Türkiye, 15 Temmuz darbe girişiminin ardından hemen sonra ilan edilen Olağanüstü Hâl ile tam iki yıl yaşadı. Yedi defa uzatılan OHAL, geride devasa rakamlarda ağır bir bilanço bıraktı ve sistemi kökünden değiştirecek adımların atılmasına bahane oldu.
İnsan Hakları İzleme Örgütü, 2019 Dünya Raporu’nda bu duruma dikkat çekerek, Cumhurbaşkanı Tayyip Erdoğan’ın baskıcı yönetiminin OHAL’in sona ermesiyle birlikte son bulmadığının altını çiziyor.
“Muhaliflerin uyduruk terör suçlamalarıyla uzun süreli ve keyfi olarak tutuklanması, Türkiye’nin normali olmuş durumda” denen raporda, Türkiye’nin 2018 Haziranında yapılan meclis ve cumhurbaşkanlığı seçimleri medyanın sansürlendiği, bazı milletvekillerininin ve bir cumhurbaşkanı adayının hapiste tutulduğu bir ortamda yapıldı. Erdoğan’ın Adalet ve Kalkınma Partisi (AKP) güçsüzleştirilmiş meclisteki üstünlüğünü bir ittifak vasıtasıyla muhafaza etti” deniyor ve ekleniyor:
“Ve Erdoğan’ın yeniden Cumhurbaşkanı seçildiği seçimlerle birlikte 2017 yılında yapılan referandumda onaylanan Türkiye’nin başkanlık sistemi tam olarak yürürlüğe girmiş oldu.”
İnsan Hakları İzleme Örgütü Avrupa ve Orta Asya Direktörü Hugh Williamson, “olağanüstü halin altı ay önce son bulmuş olmasıyla birlikte, insan haklarına saygı duyulan bir iklime geri dönüleceğine ilişkin tüm umutlar yıkıldı” dedi. Williamson, “Erdoğan hükümetinin muhaliflerin ve eleştirel seslerin peşine düşmesi, Türkiye’de hukukun üstünlüğüne dayanan çerçeveyi paramparça etti, adaletin ise altını üstüne getirdi” diye konuştu.

Görev 1 → OHAL hakkındaki metnin "Türkiye, 15 Temmuz" ile başlayıp "atılmasına bahane oldu." ile biten kısmını yeniden yaz. Bu kısımda "ağır bir bilanço" ifadesini "büyük bir yük" ile değiştir.

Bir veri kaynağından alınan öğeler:
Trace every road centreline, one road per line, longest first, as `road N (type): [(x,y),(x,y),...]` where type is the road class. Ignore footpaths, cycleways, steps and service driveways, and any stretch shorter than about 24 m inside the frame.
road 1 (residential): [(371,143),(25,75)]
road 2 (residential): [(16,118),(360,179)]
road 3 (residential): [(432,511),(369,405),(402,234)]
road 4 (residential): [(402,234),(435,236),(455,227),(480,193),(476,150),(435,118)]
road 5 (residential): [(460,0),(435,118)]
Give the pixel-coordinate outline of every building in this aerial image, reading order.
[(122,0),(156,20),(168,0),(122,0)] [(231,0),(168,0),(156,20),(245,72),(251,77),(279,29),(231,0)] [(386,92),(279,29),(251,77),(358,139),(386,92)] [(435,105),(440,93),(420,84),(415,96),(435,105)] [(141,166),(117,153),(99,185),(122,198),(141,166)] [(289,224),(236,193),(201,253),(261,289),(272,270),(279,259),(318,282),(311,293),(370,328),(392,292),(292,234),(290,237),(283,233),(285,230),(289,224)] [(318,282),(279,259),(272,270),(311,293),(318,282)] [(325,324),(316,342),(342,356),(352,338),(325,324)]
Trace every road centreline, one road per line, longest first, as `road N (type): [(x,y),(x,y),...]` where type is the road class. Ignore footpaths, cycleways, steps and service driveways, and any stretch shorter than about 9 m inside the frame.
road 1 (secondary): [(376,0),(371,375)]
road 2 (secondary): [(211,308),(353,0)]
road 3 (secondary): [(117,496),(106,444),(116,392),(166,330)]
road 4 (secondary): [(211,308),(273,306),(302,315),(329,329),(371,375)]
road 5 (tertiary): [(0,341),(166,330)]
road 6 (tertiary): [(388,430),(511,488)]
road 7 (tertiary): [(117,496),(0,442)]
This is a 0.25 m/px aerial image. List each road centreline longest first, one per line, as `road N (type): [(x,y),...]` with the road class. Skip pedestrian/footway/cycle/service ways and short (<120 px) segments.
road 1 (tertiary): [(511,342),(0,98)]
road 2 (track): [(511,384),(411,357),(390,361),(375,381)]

Görev 2 → Satırlar içinde "aerial" kelimesini barındıran her satırı bul ve kopyala. Büyük-küçük harf ayrımı gözetilmelidir.

Nihai cevap 1 →
Türkiye, 15 Temmuz darbe girişiminin ardından hemen sonra ilan edilen Olağanüstü Hâl ile tam iki yıl yaşadı. Yedi defa uzatılan OHAL, geride devasa rakamlarda büyük bir yük bıraktı ve sistemi kökünden değiştirecek adımların atılmasına bahane oldu.

Nihai cevap 2 →
Give the pixel-coordinate outline of every building in this aerial image, reading order.
This is a 0.25 m/px aerial image. List each road centreline longest first, one per line, as `road N (type): [(x,y),...]` with the road class. Skip pedestrian/footway/cycle/service ways and short (<120 px) segments.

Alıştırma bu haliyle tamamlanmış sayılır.